So one of my least favorite things that textbooks do is using the words "clearly", "it should be obvious", etc.
In my PDEs class, we've started the Fourier Transform, and I missed the first day of it so I am trying to read through my book. Regarding the heat equation on an infinite domain, it tells me this:
From our previous experience, we note that the expression $\sin{\frac{n\pi x} L } e^{-k(\frac{n\pi} L)^2t}$ solves the heat equation [$u_t=k\cdot u_{xx}$] for integer $n$, as well as $\cos{\frac{n\pi x} L } e^{-k(\frac{n\pi} L)^2t}$. In fact, it is clear that $$u(x,t)=e^{-i\omega x}e^{-k\omega^2t}$$ solves [the heat equation as well], for arbitrary $\omega$ both positive and negative.

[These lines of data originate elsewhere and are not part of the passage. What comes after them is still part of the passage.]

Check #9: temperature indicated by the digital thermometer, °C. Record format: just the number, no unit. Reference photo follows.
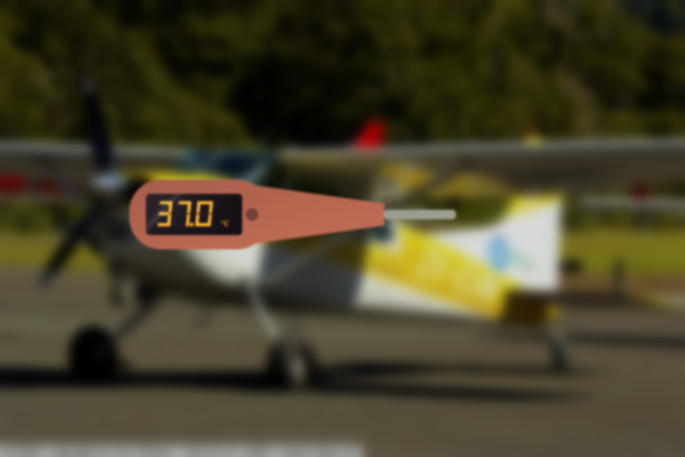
37.0
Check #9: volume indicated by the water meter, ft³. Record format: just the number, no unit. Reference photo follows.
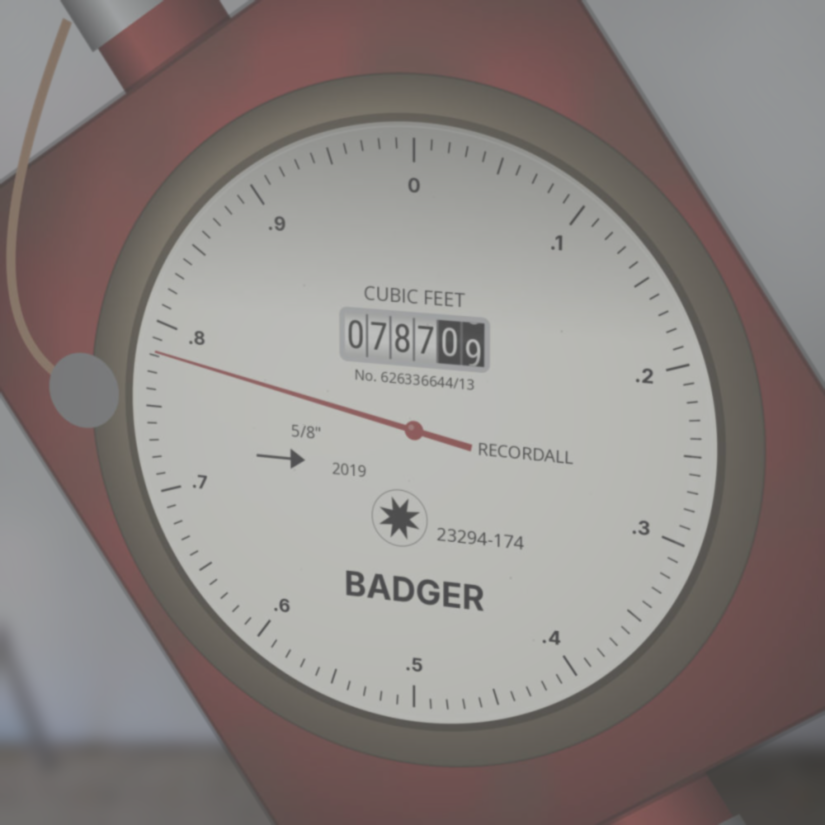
78708.78
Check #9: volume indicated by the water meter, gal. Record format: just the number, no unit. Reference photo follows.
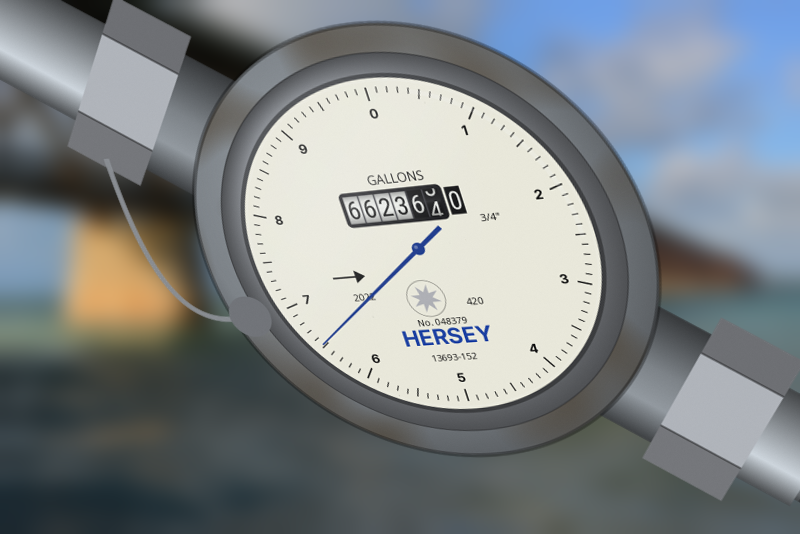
6623636.5
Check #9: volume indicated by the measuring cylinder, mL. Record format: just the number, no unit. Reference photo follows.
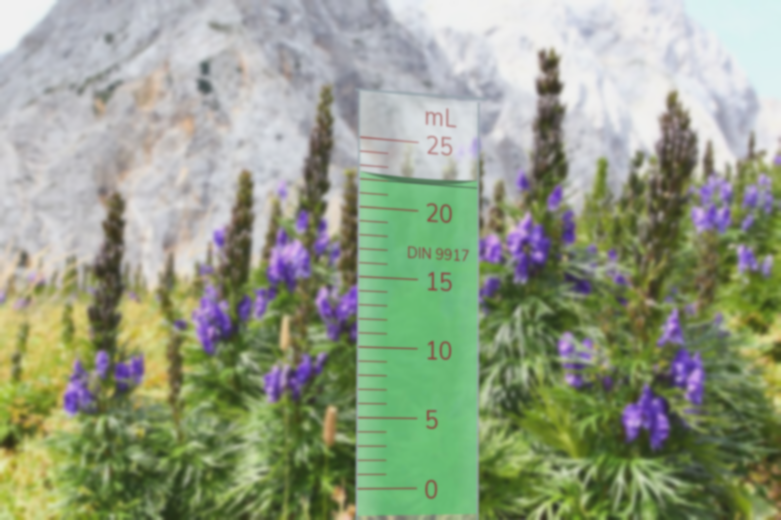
22
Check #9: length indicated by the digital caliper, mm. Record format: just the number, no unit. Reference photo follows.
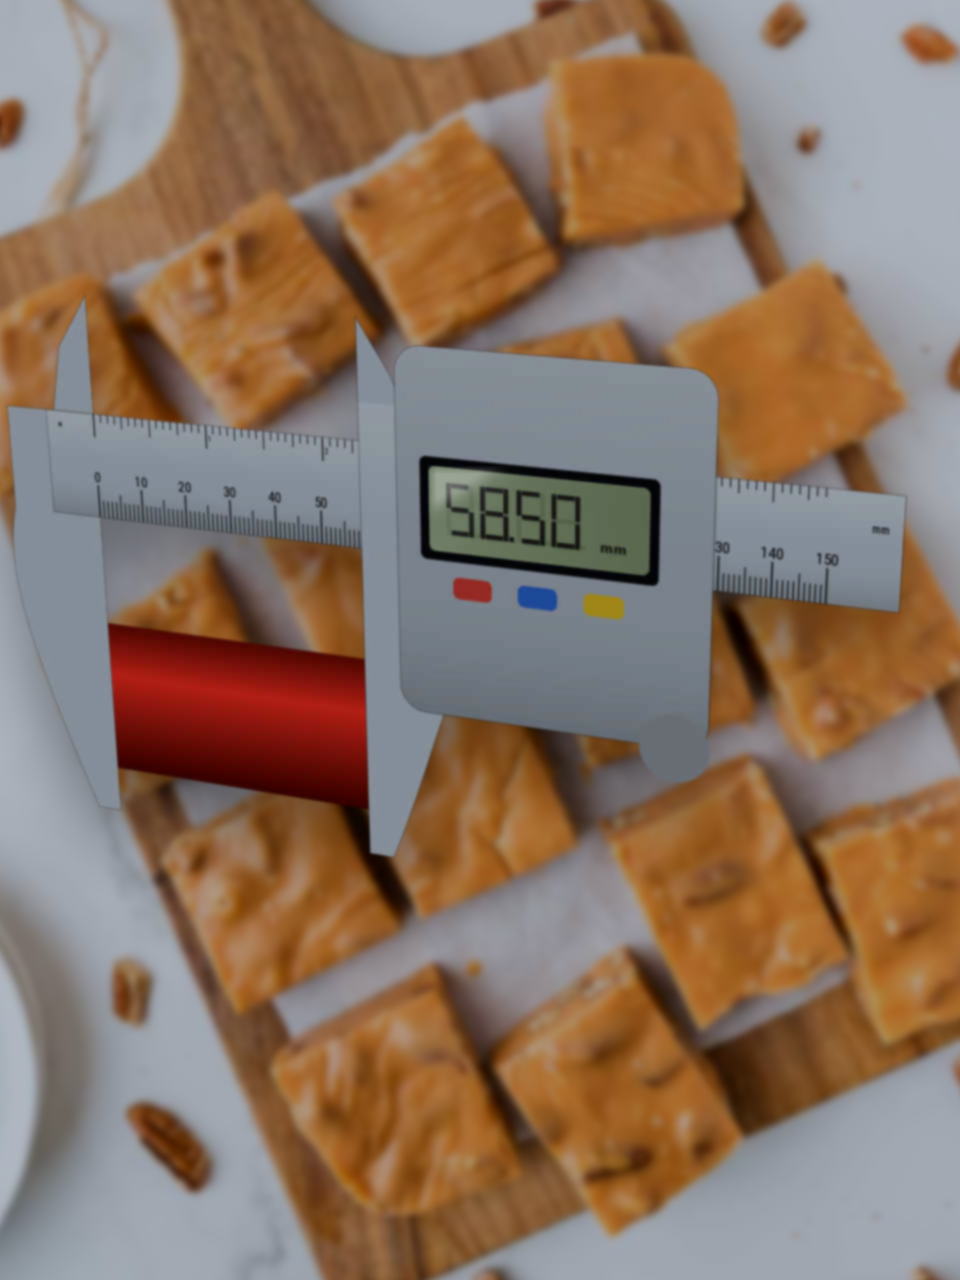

It's not "clear" to me why this happens, so I tried 'deriving' this form for a bit by using $\omega=\frac{n\pi}L$ and writing both of the trig functions in their exponential forms
$$\sin x = \frac 1 2(e^{ix}-e^{-ix})$$ $$\cos x = \frac 1 2(e^{ix}+e^{-ix})$$
(and with terms like $e^{i\omega x}$ as well) and added, multiplied, etc, but to no avail.
To be clear (no pun intended), I know that the $e^{-k\omega^2t}$ term is the same as the exponential term in both of the expressions which solve the equation, but I'm failing to see where $e^{-i\omega x}$ came into play.
Any advice as to how I can figure this out? (If possible, please give me some advice on 'deriving' it myself before giving a full answer?)
Let $u(x,t) = X(x)T(t)$, then $$ X(x)T'(t) = k X''(x)T(t)$$ $$ \frac{T'}{T} = k \frac{X''}{X}$$
Since the LHS is only in terms of $t$ and the RHS is only in terms of $x$, they have to both be equal to a constant, so we let $$ \frac{X''}{X} = -\omega^2 $$ $$ \frac{T'}{T} = -k\omega^2 $$
Solving the above ODEs give $X(x) = e^{-i\omega x}$ and $T(t) = e^{-k\omega^2t}$
Note: You can also verify the solution by just taking the derivatives and see that $$ u_t = -k\omega^2 e^{-i\omega x}e^{-k\omega^2t}$$ $$ u_{xx} = -\omega^2 e^{-i\omega x}e^{-k\omega^2t} $$